Search the records for the string "Right" and return each line that has it.
*** Begin section ***
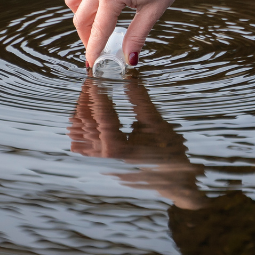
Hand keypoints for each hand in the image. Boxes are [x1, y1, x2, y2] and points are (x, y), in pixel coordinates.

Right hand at [65, 0, 212, 66]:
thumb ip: (137, 35)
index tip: (91, 66)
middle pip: (80, 18)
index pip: (98, 31)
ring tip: (96, 25)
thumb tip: (129, 59)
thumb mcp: (154, 10)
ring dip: (80, 15)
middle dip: (87, 37)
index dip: (93, 51)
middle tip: (99, 48)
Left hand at [66, 77, 206, 208]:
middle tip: (92, 82)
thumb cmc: (169, 152)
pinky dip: (82, 130)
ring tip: (90, 96)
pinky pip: (82, 146)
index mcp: (119, 150)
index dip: (98, 95)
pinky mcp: (102, 164)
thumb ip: (138, 98)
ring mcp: (102, 163)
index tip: (95, 79)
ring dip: (83, 114)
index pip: (103, 117)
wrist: (174, 179)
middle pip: (87, 125)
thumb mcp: (155, 121)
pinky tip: (88, 116)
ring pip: (80, 135)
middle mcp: (106, 159)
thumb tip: (129, 75)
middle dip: (88, 101)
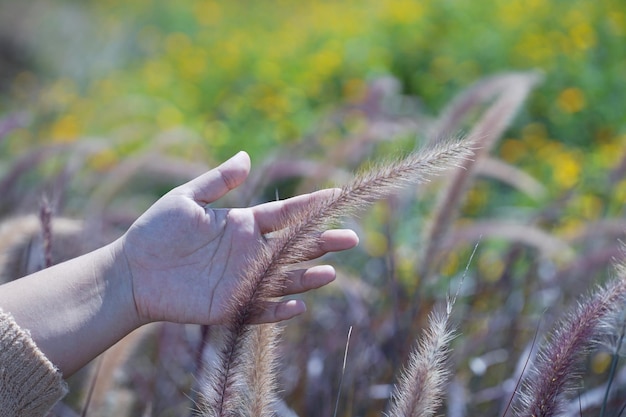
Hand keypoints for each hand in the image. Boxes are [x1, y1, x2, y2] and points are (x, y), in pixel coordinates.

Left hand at [122, 151, 357, 325]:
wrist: (131, 271)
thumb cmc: (155, 231)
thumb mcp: (186, 198)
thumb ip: (218, 181)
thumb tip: (246, 156)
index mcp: (243, 225)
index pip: (285, 214)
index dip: (310, 206)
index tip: (336, 195)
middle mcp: (250, 253)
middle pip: (295, 247)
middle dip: (323, 243)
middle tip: (352, 239)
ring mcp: (243, 280)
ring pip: (285, 279)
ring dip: (308, 277)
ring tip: (331, 272)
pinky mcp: (230, 306)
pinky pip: (261, 309)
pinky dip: (279, 309)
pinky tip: (297, 305)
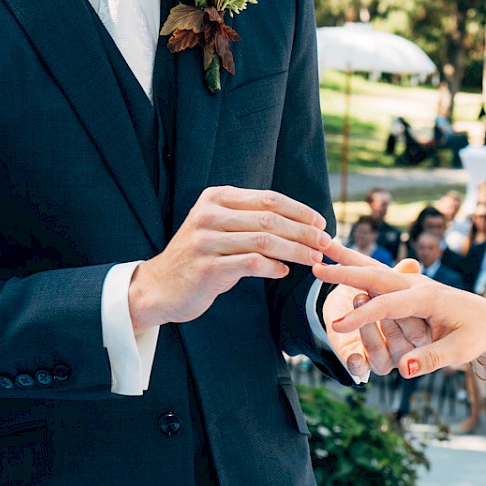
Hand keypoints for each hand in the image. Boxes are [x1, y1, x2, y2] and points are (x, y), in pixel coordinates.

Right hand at [129, 187, 329, 332]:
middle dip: (304, 232)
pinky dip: (273, 268)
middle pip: (270, 219)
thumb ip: (250, 220)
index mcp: (216, 198)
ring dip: (295, 251)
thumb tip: (301, 224)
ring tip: (313, 260)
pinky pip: (250, 264)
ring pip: (264, 241)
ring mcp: (206, 240)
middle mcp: (209, 215)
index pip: (268, 199)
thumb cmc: (199, 258)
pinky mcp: (206, 267)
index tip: (321, 223)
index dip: (299, 210)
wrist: (159, 287)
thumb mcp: (220, 229)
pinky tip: (284, 273)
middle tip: (325, 243)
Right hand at [313, 239, 485, 375]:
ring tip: (323, 247)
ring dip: (347, 257)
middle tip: (316, 266)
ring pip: (373, 268)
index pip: (387, 307)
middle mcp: (415, 285)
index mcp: (427, 298)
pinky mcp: (407, 286)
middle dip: (345, 271)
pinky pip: (377, 274)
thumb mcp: (459, 351)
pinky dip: (357, 263)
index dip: (362, 318)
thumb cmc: (476, 335)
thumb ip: (430, 359)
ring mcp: (410, 283)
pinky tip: (339, 256)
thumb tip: (401, 369)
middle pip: (374, 275)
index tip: (337, 327)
*** End section ***
> [Answer section]:
Right hand at [65, 0, 212, 66]:
Right hand at [129, 187, 329, 332]:
Right hand at [313, 239, 485, 375]:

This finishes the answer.